The company adds that its commercial orders have exceeded expectations, largely due to larger, longer-term contracts with Azure. It says Q4 reached record numbers of $1B+ Azure contracts, $100M+ Azure contracts, and $10M+ Microsoft 365 contracts.

Microsoft announced last week that the company plans to launch 10 new data center regions over the next year.

Contextual difficulties

The Windows and Xbox divisions, as well as the group’s advertising activities, also suffered this quarter due to the unfavorable global context – the closure of suppliers located in China, the war between Russia and Ukraine, and an overall slowdown in advertising spending due to the slowdown. economy.

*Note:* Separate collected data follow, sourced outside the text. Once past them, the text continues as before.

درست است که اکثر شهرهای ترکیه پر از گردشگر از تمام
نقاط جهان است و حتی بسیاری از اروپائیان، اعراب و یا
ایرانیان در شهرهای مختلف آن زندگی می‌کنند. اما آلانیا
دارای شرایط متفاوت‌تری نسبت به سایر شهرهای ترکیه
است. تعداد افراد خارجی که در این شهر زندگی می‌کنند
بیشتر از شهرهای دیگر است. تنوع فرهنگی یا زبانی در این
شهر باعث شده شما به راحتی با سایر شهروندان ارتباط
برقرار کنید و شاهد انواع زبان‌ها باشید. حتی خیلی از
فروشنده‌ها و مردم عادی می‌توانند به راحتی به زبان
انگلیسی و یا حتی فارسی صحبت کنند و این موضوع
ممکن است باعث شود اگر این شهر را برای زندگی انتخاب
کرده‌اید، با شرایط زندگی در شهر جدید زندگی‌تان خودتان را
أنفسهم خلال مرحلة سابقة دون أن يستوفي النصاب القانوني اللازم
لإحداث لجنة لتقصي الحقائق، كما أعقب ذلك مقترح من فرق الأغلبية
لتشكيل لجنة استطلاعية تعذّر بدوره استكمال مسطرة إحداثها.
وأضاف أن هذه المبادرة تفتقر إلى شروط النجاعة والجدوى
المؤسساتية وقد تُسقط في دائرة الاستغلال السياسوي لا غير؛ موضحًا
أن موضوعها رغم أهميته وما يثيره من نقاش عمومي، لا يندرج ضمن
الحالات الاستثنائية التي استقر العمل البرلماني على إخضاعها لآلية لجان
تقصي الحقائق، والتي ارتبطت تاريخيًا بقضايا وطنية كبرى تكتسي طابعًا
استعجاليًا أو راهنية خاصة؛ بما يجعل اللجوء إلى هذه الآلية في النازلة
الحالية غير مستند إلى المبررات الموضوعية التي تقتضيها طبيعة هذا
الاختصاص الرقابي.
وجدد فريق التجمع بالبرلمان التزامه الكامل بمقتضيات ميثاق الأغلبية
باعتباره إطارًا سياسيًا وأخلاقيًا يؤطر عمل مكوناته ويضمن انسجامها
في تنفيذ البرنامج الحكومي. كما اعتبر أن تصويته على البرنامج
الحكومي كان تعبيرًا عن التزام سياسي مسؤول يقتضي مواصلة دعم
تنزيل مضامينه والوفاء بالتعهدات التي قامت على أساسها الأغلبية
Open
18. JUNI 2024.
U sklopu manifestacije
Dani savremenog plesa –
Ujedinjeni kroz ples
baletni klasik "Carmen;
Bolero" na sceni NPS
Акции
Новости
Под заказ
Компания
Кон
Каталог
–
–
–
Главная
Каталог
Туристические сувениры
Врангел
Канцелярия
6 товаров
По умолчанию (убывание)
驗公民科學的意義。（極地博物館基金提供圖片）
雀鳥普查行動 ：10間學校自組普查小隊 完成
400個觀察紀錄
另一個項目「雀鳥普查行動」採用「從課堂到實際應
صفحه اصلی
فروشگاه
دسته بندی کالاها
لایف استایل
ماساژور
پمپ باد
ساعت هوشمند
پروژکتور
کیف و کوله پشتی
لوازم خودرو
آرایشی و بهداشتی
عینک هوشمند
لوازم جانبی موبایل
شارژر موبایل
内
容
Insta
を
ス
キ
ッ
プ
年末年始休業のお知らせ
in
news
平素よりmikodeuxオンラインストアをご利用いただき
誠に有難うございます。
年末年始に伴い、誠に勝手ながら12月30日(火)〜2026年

Windows OEM revenue was down 2% for the quarter, while Xbox content and services revenue was down 6%. And despite Microsoft placing more and more ads on its products and services, search and news ad revenue has only increased by 18%.

During a conference call on Tuesday, Amy Hood announced that Microsoft expects double-digit growth in revenue and operating income in fiscal 2023 (which began on July 1, 2022), despite ongoing challenges from the macro environment. However, she also clarified that in the first quarter of the fiscal year, the Surface, Xbox and Windows businesses are likely to experience a single-digit decline.